▶ [Data records]:

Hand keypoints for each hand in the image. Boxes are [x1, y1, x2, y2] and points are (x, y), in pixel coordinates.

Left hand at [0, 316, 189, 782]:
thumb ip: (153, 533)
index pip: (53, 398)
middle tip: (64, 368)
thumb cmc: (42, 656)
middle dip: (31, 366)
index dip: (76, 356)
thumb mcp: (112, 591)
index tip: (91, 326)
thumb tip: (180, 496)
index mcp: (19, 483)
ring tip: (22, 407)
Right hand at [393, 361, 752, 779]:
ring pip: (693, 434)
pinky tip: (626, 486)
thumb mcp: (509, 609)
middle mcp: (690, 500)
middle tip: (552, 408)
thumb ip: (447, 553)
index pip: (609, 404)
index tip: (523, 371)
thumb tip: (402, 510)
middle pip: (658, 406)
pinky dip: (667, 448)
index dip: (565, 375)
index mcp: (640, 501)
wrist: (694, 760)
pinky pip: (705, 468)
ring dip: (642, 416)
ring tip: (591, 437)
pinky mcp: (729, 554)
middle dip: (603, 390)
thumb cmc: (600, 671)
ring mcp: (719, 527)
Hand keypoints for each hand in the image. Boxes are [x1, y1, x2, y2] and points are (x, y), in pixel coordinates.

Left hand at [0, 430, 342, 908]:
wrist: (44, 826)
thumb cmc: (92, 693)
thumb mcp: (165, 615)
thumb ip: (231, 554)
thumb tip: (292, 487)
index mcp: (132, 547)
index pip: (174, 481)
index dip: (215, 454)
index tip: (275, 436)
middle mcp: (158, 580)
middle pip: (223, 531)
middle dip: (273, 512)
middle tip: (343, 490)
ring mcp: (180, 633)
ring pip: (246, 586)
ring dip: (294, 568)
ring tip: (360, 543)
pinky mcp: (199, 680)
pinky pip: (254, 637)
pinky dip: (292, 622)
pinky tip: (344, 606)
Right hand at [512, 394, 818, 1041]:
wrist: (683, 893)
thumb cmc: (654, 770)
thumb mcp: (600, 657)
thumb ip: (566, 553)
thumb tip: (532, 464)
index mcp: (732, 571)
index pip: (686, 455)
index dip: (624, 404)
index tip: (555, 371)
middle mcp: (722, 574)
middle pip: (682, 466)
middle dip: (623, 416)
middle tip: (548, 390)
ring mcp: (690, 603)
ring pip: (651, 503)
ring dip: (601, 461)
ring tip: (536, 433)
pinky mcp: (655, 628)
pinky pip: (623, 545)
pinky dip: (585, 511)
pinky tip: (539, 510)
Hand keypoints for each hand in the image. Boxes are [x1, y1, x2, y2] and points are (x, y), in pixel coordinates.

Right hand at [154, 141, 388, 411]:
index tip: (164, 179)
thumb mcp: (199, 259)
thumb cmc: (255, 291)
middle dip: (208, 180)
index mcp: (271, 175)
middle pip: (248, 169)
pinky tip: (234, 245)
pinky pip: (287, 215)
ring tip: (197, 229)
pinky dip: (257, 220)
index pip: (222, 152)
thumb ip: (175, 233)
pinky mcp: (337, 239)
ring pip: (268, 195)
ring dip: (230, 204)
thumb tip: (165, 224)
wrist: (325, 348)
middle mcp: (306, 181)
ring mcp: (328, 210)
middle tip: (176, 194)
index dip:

▶ [Requirement]:
Write the data out once more, exactly as it was given.

▶ [Response to this exercise]:
Hand keypoints for each hand in the image. Boxes are [x1, y1, x2, y2] and points are (x, y), in pixel coordinates.

Left hand at [0, 316, 189, 782]:
thumb ip: (153, 533)
index pip: (53, 398)
middle tip: (64, 368)
thumb cmc: (42, 656)
middle dip: (31, 366)
index dip: (76, 356)
thumb mcp: (112, 591)
index tip: (91, 326)
thumb tip: (180, 496)
index mcp: (19, 483)
ring tip: (22, 407)
Right hand at [393, 361, 752, 779]:
ring pip: (693, 434)
pinky tip: (626, 486)
thumb mcp: (509, 609)
middle mcp: (690, 500)
middle tip: (552, 408)
thumb ip: (447, 553)
index pip: (609, 404)
index tip: (523, 371)
thumb tip: (402, 510)
middle pip: (658, 406)
pinky dip: (667, 448)
index dip: (565, 375)
index mcp: (640, 501)
wrist: (694, 760)
pinky pip: (705, 468)
ring dip: (642, 416)
ring tip: (591, 437)
pinky mcp: (729, 554)
middle dip: (603, 390)
thumb cmc: (600, 671)
ring mcp: (719, 527)
Hand keypoints for each hand in the image. Boxes are [x1, y1, x2, y2] and points are (x, y), in pixel coordinates.

Left hand at [0, 430, 342, 908]:
wrist: (44, 826)
thumb cmc: (92, 693)
thumb mcp: (165, 615)
thumb ip: (231, 554)
thumb tip: (292, 487)
index mcp: (132, 547)
index pip: (174, 481)
index dip: (215, 454)
index tip: (275, 436)
middle mcp: (158, 580)
middle pip: (223, 531)
middle dip: (273, 512)
middle tip: (343, 490)
ring mcp: (180, 633)
ring pip: (246, 586)
ring dip: (294, 568)
ring tip: (360, 543)
pinky mcp: (199, 680)
pinky pip: (254, 637)
pinky dip: (292, 622)
pinky tip: (344, 606)
Right hand at [512, 394, 818, 1041]:
wrist: (683, 893)
thumb cmc: (654, 770)
thumb mcp: (600, 657)
thumb ip: (566, 553)
thumb tip: (532, 464)
index mcp: (732, 571)
index pip: (686, 455)
index dip: (624, 404)
index tip: (555, 371)
middle mcp: (722, 574)
middle pip: (682, 466)
middle dip: (623, 416)
middle tip: (548, 390)
ring mcp: (690, 603)
ring pip: (651, 503)
ring dip: (601, 461)
ring tip: (536, 433)
pinky mcp: (655, 628)
pinky pip: (623, 545)
pinky dip: (585, 511)
pinky tip: (539, 510)
Hand keypoints for each hand in the image. Boxes are [x1, y1, x2, y2] and points are (x, y), in pixel coordinates.

Right hand at [154, 141, 388, 411]:
index tip: (164, 179)
thumb mcp: (199, 259)
thumb cmc: (255, 291)
middle dip: (208, 180)
index mcp: (271, 175)
middle pip: (248, 169)
pinky tip: (234, 245)
pinky pip: (287, 215)
ring tip: (197, 229)
pinky dip: (257, 220)
index pip: (222, 152)
thumb ip: (175, 233)
pinky mcp: (337, 239)
ring pip: (268, 195)
ring dip: (230, 204)
thumb tip: (165, 224)
wrist: (325, 348)
middle mcp: (306, 181)
ring mcp: (328, 210)
middle tip: (176, 194)
index dip:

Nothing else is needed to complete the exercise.